— OBJETIVO —
Troque "Miller" por "o diretor" no texto do documento e reproduza o trecho que vai de "E há ainda estranheza" até "que assim o é.", incluindo ambos.

=== TEXTO DO DOCUMENTO ===

Aliás, a distopia criada por Miller com orçamento parco (o filme não passou de 400 mil dólares) é muito relativa. Apesar de ele deixar claro que estamos alguns poucos anos no futuro, não fica desde logo evidente que a história se passa em um mundo pós-apocalíptico. Não há dúvidas de que se trata de uma distopia, mas não necessariamente do tipo “fim do mundo”, apesar de o segundo filme efetivamente se passar após o apocalipse. Mas, alguns poucos elementos usados por Miller vão deixando a impressão de que há “algo errado”, com o foco no Halls of Justice, sede da polícia que parece velha, caindo aos pedaços e comandada por seres estranhíssimos. Mas existe um sistema judiciário funcionando ainda, assim como há menções a metrópoles e uma sistema organizacional maior. McCausland, então roteirista de primeira viagem, ainda insere elementos relacionados com a crise de combustível por que o mundo passava nessa época, dando a entender a existência de certa escassez, mas que não chega a ser trabalhado de verdade na história.
E há ainda estranheza causada pelo contraste exagerado da vida idílica que Max vive com sua esposa e filho (cujo nome é Sprog – que raios de nome é esse?), em local verdejante e tranquilo. Ao estabelecer essas diferenças, Miller cria um filme que passa mensagens truncadas sobre exatamente em que situação a narrativa se desenrola. Não é imediata, assim, a conclusão de que estamos vendo um mundo pós-apocalíptico. Parece muito mais uma realidade alternativa na linha de Ruas de Fogo (another time, another place) do que um mundo à beira da extinção, mas que, de certa forma e muito em razão da continuação de 1981, aceitamos simplesmente por aceitar que assim o é.

=== LINHAS DE DADOS ===

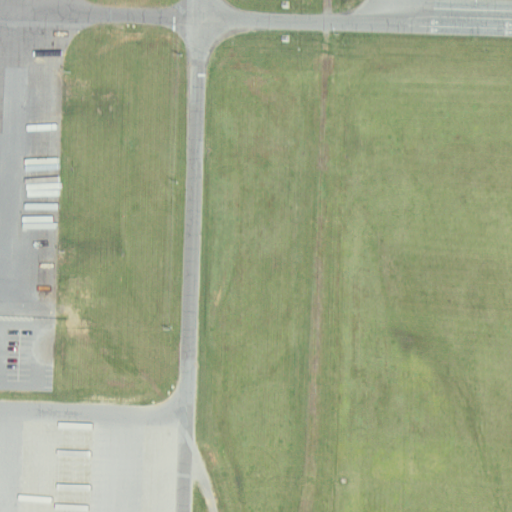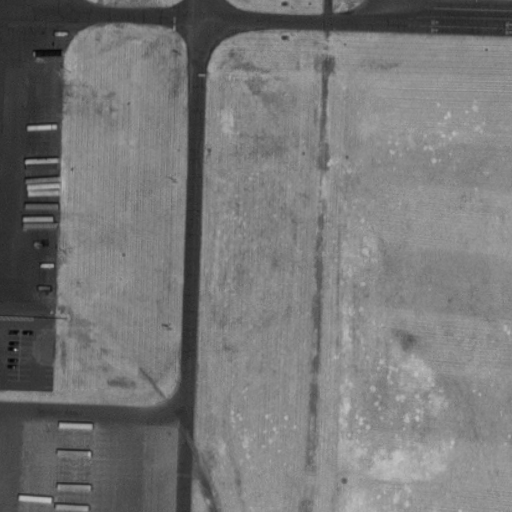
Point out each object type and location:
road: (355, 22)
road: (14, 52)
road: (193, 256)
road: (95, 406)
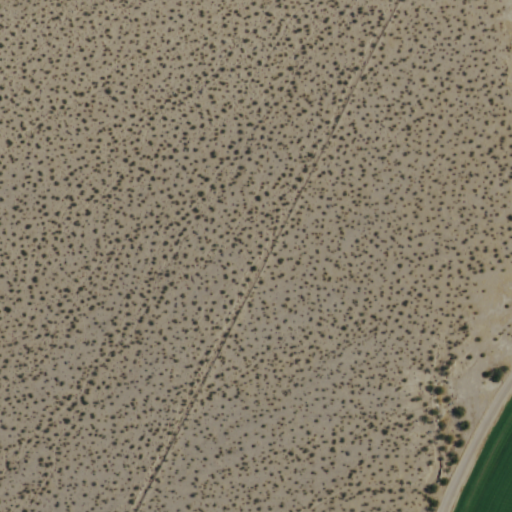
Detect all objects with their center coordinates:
crop: (480, 450)
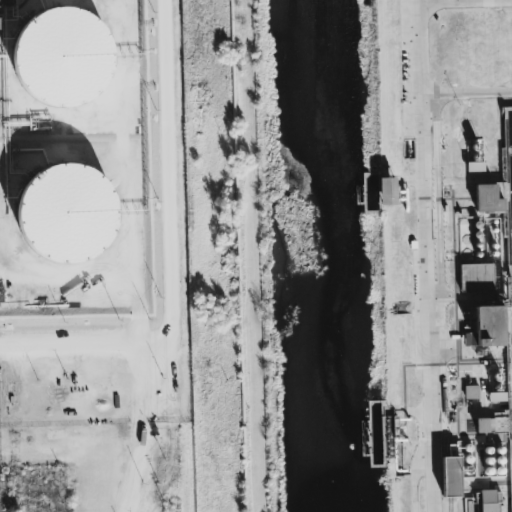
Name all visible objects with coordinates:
road: (446, 4)
road: (467, 95)
building: (473, 155)
building: (383, 191)
building: (483, 198)
road: (426, 255)
building: (474, 276)
building: (482, 327)
road: (119, 345)
building: (469, 391)
building: (494, 397)
building: (486, 425)
road: (53, 447)
road: (134, 467)
railway: (448, 473)
building: (448, 477)
building: (446, 478)
building: (486, 501)
building: (468, 505)
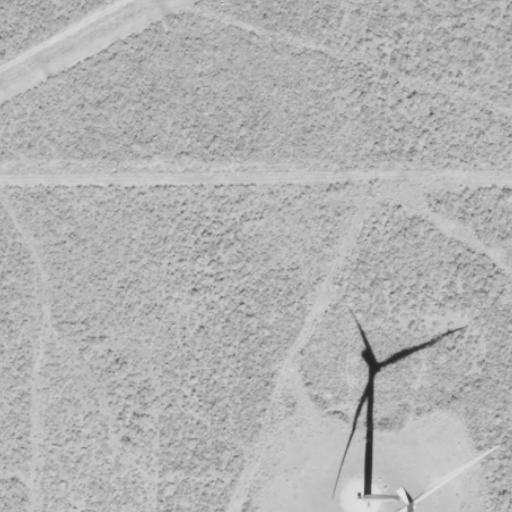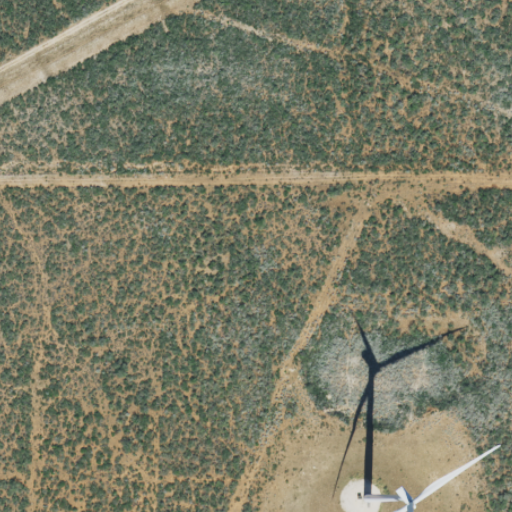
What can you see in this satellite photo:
wind turbine: (369, 502)
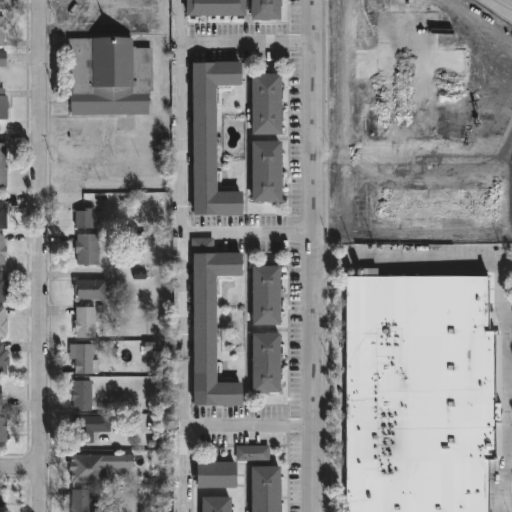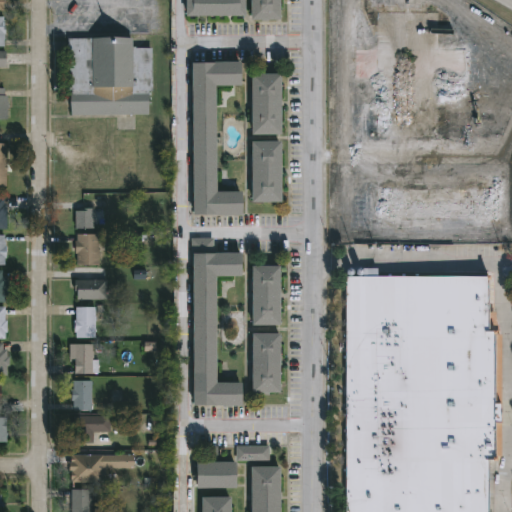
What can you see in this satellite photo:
road: (511, 0)
road: (90, 1)
building: (2, 4)
building: (3, 4)
building: (216, 7)
building: (214, 8)
building: (265, 9)
building: (264, 10)
road: (106, 28)
building: (2, 31)
building: (3, 31)
road: (248, 39)
building: (4, 58)
building: (2, 59)
building: (411, 70)
building: (410, 72)
building: (107, 76)
building: (108, 77)
road: (344, 78)
building: (265, 101)
building: (3, 104)
building: (265, 104)
building: (4, 105)
building: (209, 136)
building: (209, 139)
road: (423, 156)
building: (3, 165)
building: (4, 165)
building: (265, 170)
building: (265, 172)
building: (432, 202)
building: (431, 203)
building: (3, 213)
building: (4, 213)
building: (84, 219)
building: (86, 219)
road: (249, 229)
building: (87, 249)
building: (89, 249)
building: (2, 250)
building: (4, 250)
road: (37, 256)
road: (180, 256)
road: (316, 256)
road: (426, 262)
road: (506, 262)
building: (3, 286)
building: (5, 287)
building: (93, 289)
building: (90, 290)
building: (265, 293)
building: (265, 295)
building: (2, 322)
building: (84, 322)
building: (209, 322)
building: (3, 323)
building: (88, 323)
building: (209, 324)
building: (3, 359)
building: (83, 359)
building: (86, 359)
building: (4, 360)
building: (264, 362)
building: (265, 363)
road: (502, 386)
road: (507, 386)
building: (419, 392)
building: (2, 394)
building: (419, 394)
building: (81, 395)
building: (84, 395)
road: (249, 426)
building: (89, 428)
building: (90, 428)
building: (3, 429)
building: (4, 430)
building: (252, 453)
building: (249, 454)
road: (508, 463)
building: (96, 466)
road: (18, 467)
building: (98, 467)
building: (215, 475)
building: (211, 476)
building: (260, 489)
building: (85, 500)
building: (80, 501)
road: (508, 501)
building: (0, 502)
building: (2, 504)
building: (210, 505)
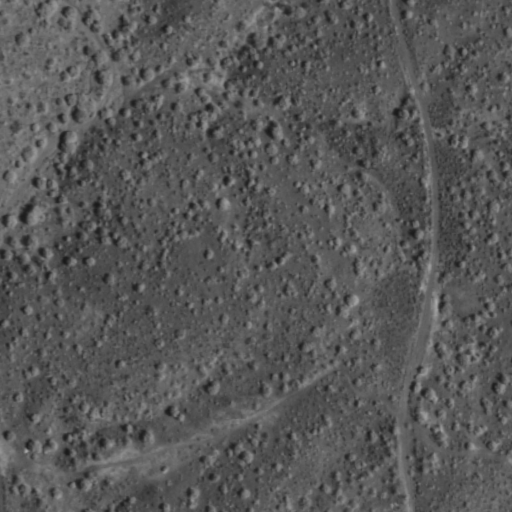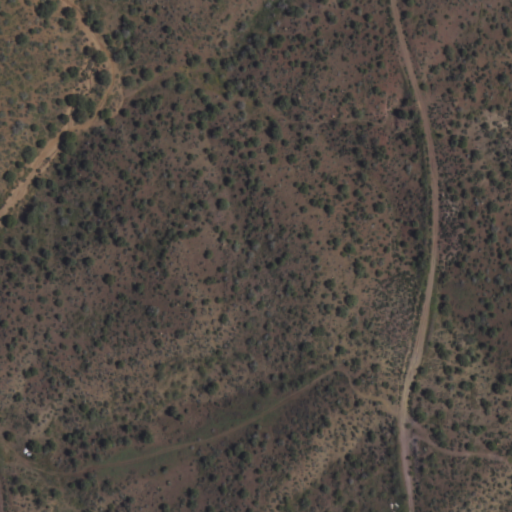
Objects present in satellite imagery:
road: (432, 255)
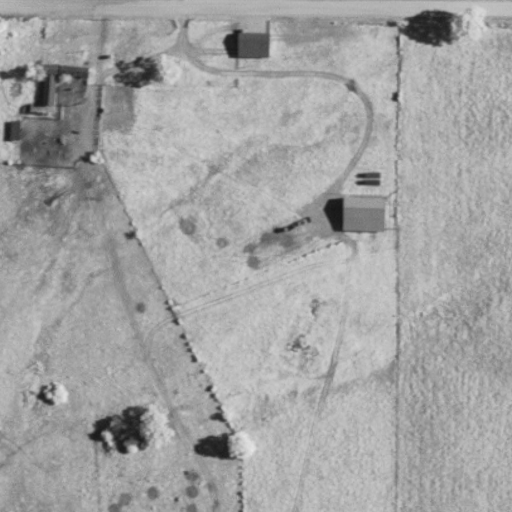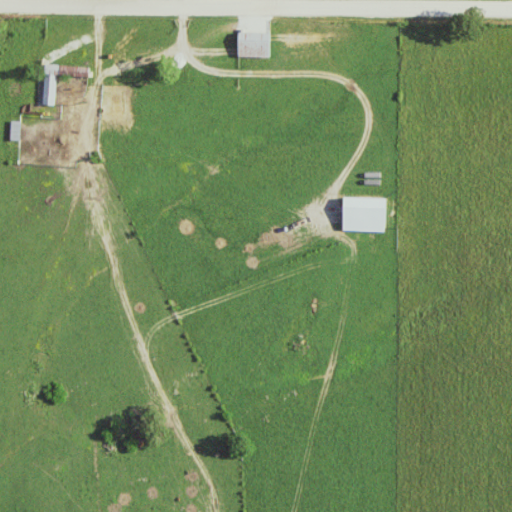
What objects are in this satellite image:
road: (190, 2)
road: (255, 5)
building: (255, 46)
building: (52, 83)
road: (145, 153)
building: (366, 215)
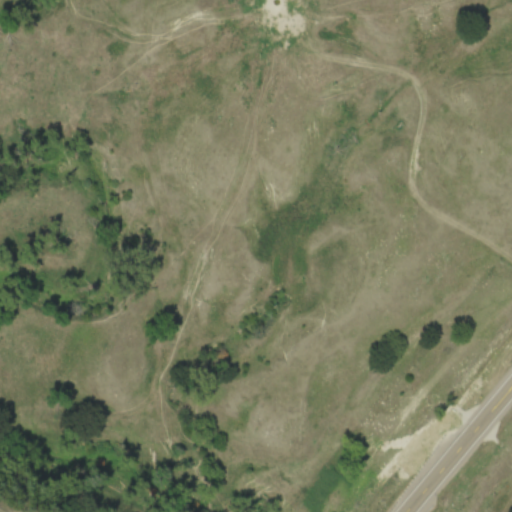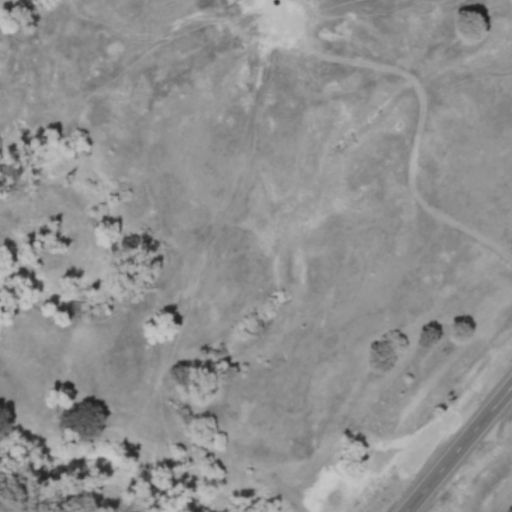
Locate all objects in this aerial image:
road: (461, 451)
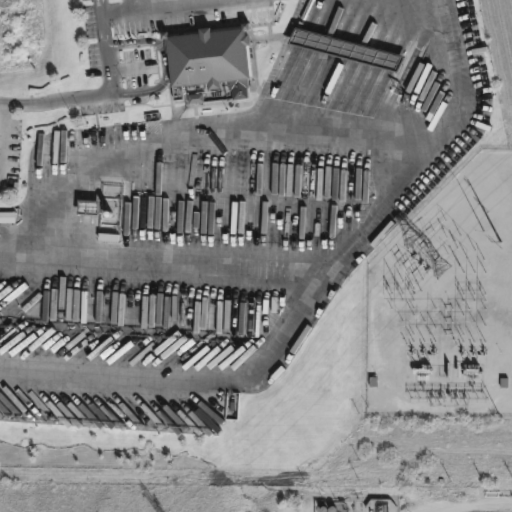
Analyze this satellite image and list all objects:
road: (188, 1)
road: (194, 1)
road: (197, 1)
road: (173, 5)
road: (99, 6)
road: (118, 11)
parking lot: (141, 41)
building: (345, 49)
building: (346, 49)
building: (208, 61)
road: (163, 64)
building: (207, 65)
road: (131, 68)
road: (93, 95)
road: (0, 114)
road: (182, 132)
building: (87, 208)
building: (6, 219)
power tower: (499, 244)
road: (169, 265)
road: (301, 286)
power substation: (445, 301)
road: (468, 504)
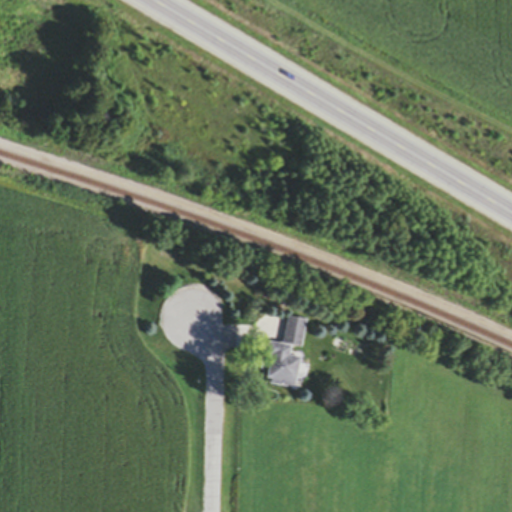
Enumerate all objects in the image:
road: (330, 107)
railway: (258, 243)
building: (285, 357)
road: (214, 416)
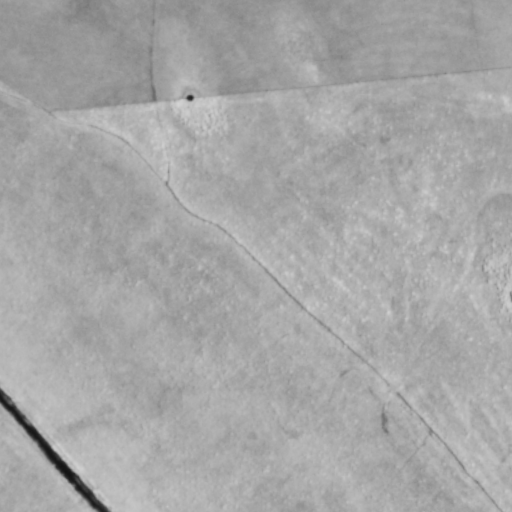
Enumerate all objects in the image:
crop: (256, 256)
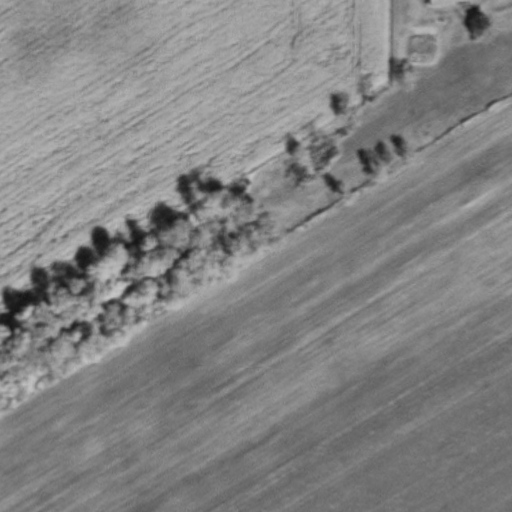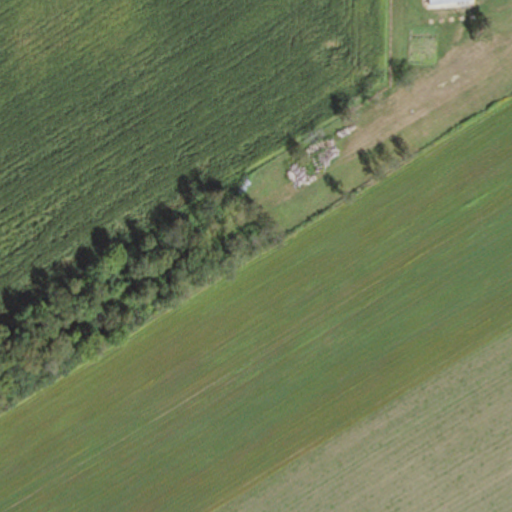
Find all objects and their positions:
building: (440, 1)
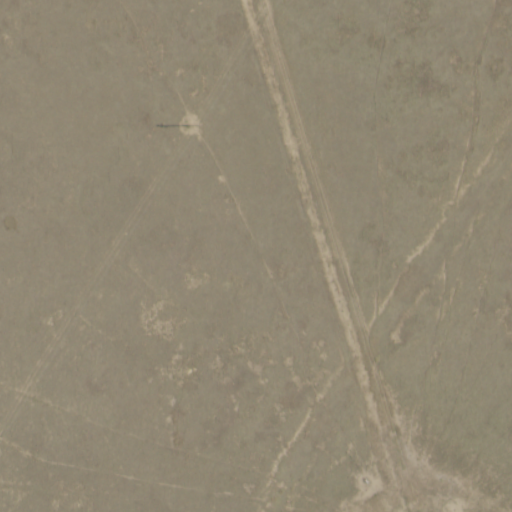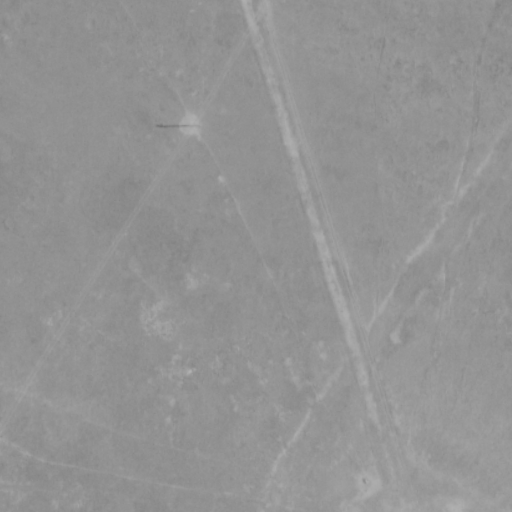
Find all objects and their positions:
road: (318, 256)
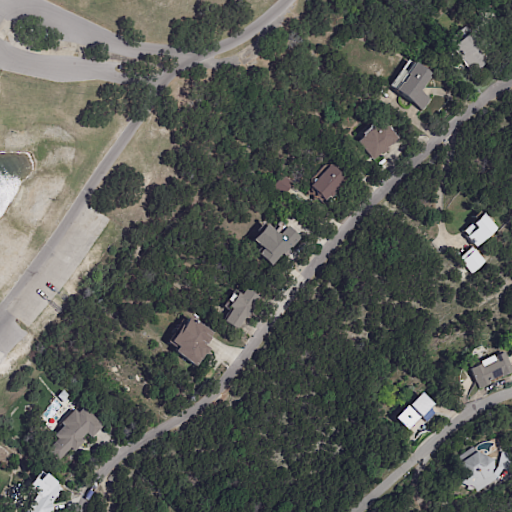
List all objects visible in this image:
building: (471, 51)
building: (470, 52)
road: (37, 65)
building: (410, 83)
building: (414, 85)
building: (375, 139)
building: (377, 139)
building: (325, 181)
building: (326, 183)
building: (282, 184)
building: (283, 184)
road: (440, 189)
building: (478, 229)
building: (481, 229)
building: (272, 241)
building: (276, 244)
building: (471, 259)
building: (474, 261)
road: (294, 295)
building: (238, 307)
building: (240, 308)
building: (190, 340)
building: (190, 341)
building: (488, 368)
building: (490, 369)
building: (414, 411)
building: (415, 411)
building: (73, 431)
building: (72, 433)
road: (430, 446)
building: (478, 467)
building: (484, 469)
building: (42, 493)
building: (40, 494)
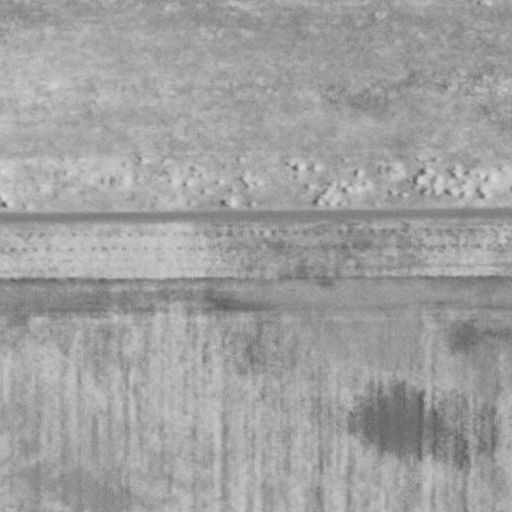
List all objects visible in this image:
road: (256, 209)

===

— RESPOSTA ABAIXO —
E há ainda estranheza causada pelo contraste exagerado da vida idílica que Max vive com sua esposa e filho (cujo nome é Sprog – que raios de nome é esse?), em local verdejante e tranquilo. Ao estabelecer essas diferenças, o diretor cria um filme que passa mensagens truncadas sobre exatamente em que situação a narrativa se desenrola. Não é imediata, assim, a conclusão de que estamos vendo um mundo pós-apocalíptico. Parece muito mais uma realidade alternativa na linha de Ruas de Fogo (another time, another place) do que um mundo à beira da extinção, mas que, de certa forma e muito em razão da continuação de 1981, aceitamos simplesmente por aceitar que assim o é.